Copy exactly the stretch of data below from the line with "M 14,1135 L 147,1211 L 184,1229" through the line with "<!-- secondary -->", including both of those lines.

☆ ☆ ☆

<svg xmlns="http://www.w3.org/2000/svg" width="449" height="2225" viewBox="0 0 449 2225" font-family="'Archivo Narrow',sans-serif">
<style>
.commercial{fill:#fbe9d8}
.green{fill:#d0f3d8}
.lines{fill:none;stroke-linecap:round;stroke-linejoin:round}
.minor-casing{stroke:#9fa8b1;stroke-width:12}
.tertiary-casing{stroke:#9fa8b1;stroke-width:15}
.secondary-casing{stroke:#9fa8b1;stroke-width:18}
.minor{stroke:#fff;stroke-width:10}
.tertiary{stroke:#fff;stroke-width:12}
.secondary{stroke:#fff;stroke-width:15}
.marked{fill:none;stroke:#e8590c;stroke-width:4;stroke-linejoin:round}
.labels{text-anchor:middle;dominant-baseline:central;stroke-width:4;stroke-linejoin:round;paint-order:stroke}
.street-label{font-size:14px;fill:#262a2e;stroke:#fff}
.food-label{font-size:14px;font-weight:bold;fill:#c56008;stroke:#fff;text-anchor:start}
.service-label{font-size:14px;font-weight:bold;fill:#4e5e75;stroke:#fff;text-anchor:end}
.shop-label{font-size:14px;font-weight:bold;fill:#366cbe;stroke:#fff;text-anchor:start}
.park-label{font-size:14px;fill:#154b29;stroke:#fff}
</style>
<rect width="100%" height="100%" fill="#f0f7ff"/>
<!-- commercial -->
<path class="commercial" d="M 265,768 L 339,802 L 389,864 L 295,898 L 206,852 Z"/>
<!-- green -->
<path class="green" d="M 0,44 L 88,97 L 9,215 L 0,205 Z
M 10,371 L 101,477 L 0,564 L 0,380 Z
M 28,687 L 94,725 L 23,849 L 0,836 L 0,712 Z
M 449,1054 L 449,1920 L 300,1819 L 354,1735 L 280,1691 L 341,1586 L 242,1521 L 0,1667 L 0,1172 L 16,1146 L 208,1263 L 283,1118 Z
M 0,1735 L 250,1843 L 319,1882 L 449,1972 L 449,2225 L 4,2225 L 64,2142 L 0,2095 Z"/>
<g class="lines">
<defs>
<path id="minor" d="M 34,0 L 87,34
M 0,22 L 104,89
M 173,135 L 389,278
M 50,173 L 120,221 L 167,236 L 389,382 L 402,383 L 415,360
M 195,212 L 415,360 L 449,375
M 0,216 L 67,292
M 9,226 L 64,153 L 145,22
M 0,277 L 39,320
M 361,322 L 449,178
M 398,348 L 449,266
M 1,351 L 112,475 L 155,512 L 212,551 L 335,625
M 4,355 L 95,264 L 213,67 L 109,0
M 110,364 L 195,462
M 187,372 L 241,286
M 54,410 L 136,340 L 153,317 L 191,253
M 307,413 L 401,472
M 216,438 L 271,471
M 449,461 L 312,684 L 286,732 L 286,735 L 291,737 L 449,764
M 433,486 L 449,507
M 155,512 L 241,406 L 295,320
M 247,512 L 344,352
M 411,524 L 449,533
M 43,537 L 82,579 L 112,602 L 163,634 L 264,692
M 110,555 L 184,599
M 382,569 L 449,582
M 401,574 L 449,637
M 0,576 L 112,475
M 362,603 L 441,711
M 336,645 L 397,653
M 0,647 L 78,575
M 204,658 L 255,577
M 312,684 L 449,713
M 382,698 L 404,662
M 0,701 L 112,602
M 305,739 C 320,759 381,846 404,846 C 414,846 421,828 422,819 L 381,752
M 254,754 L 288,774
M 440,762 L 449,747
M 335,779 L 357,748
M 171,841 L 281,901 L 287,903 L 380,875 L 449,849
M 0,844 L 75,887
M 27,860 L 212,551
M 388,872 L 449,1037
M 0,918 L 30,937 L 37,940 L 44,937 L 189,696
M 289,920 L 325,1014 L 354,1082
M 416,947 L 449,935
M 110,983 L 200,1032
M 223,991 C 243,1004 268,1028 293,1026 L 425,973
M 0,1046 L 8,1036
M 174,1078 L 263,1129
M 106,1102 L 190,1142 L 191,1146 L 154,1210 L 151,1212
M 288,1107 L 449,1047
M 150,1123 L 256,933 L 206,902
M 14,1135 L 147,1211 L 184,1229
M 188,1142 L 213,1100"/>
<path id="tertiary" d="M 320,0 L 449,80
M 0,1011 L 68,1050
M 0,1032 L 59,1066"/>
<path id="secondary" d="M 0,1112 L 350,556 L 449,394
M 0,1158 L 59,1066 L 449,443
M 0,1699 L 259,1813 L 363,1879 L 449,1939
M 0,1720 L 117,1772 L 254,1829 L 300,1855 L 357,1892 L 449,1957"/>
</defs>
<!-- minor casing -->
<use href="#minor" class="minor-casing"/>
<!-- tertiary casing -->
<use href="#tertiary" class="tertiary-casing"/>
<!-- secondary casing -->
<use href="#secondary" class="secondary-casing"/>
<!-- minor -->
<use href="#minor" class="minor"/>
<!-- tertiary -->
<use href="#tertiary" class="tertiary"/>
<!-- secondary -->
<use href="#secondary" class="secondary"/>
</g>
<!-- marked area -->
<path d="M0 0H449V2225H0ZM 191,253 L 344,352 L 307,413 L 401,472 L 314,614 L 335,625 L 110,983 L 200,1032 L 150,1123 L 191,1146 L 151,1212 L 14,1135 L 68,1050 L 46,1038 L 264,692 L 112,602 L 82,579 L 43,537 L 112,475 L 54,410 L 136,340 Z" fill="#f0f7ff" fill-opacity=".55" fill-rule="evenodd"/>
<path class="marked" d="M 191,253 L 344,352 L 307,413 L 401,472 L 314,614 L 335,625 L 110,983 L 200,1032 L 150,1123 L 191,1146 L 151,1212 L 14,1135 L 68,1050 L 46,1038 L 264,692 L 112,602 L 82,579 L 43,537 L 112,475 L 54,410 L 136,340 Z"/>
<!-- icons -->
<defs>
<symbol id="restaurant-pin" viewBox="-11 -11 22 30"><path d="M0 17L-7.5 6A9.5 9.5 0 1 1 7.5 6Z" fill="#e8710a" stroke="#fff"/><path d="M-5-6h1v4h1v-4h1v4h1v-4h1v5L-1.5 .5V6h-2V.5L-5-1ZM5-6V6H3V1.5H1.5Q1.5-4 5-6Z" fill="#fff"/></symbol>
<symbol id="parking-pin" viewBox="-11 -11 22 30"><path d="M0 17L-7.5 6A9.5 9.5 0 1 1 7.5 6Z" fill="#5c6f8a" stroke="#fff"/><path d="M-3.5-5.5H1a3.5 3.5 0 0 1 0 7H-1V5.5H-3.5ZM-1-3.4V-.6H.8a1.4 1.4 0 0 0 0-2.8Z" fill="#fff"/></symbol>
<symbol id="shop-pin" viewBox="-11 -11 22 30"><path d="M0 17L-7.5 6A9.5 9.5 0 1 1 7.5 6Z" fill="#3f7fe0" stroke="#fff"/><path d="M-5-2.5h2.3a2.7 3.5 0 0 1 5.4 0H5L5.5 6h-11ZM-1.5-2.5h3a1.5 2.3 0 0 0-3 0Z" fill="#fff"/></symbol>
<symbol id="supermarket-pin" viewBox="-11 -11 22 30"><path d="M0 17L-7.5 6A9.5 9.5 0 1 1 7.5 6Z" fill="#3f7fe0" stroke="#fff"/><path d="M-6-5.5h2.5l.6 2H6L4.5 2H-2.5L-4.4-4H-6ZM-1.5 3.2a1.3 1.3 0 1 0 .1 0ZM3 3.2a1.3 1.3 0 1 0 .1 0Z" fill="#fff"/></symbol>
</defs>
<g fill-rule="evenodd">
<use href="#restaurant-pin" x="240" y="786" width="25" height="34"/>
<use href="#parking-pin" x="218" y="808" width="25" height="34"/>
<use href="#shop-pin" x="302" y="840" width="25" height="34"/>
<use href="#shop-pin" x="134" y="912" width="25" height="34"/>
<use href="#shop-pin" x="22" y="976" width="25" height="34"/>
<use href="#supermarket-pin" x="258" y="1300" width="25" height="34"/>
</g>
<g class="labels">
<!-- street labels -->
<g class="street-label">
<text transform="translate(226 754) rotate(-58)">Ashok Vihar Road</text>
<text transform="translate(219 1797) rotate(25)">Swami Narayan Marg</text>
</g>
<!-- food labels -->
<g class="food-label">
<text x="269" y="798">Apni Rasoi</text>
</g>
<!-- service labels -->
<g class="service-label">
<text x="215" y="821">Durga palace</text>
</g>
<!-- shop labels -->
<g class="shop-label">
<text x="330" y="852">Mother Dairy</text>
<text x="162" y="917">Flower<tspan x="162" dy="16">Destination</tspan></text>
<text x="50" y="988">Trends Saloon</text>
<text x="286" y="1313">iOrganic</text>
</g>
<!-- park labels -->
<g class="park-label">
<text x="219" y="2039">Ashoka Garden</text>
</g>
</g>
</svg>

☆ ☆ ☆

FINISHED EXERCISE:
M 14,1135 L 147,1211 L 184,1229
M 188,1142 L 213,1100"/>
<path id="tertiary" d="M 320,0 L 449,80
M 0,1011 L 68,1050
M 0,1032 L 59,1066"/>
<path id="secondary" d="M 0,1112 L 350,556 L 449,394
M 0,1158 L 59,1066 L 449,443
M 0,1699 L 259,1813 L 363,1879 L 449,1939
M 0,1720 L 117,1772 L 254,1829 L 300,1855 L 357,1892 L 449,1957"/>
</defs>
<!-- minor casing -->
<use href="#minor" class="minor-casing"/>
<!-- tertiary casing -->
<use href="#tertiary" class="tertiary-casing"/>
<!-- secondary casing -->
<use href="#secondary" class="secondary-casing"/>
<!-- minor -->
<use href="#minor" class="minor"/>
<!-- tertiary -->
<use href="#tertiary" class="tertiary"/>
<!-- secondary -->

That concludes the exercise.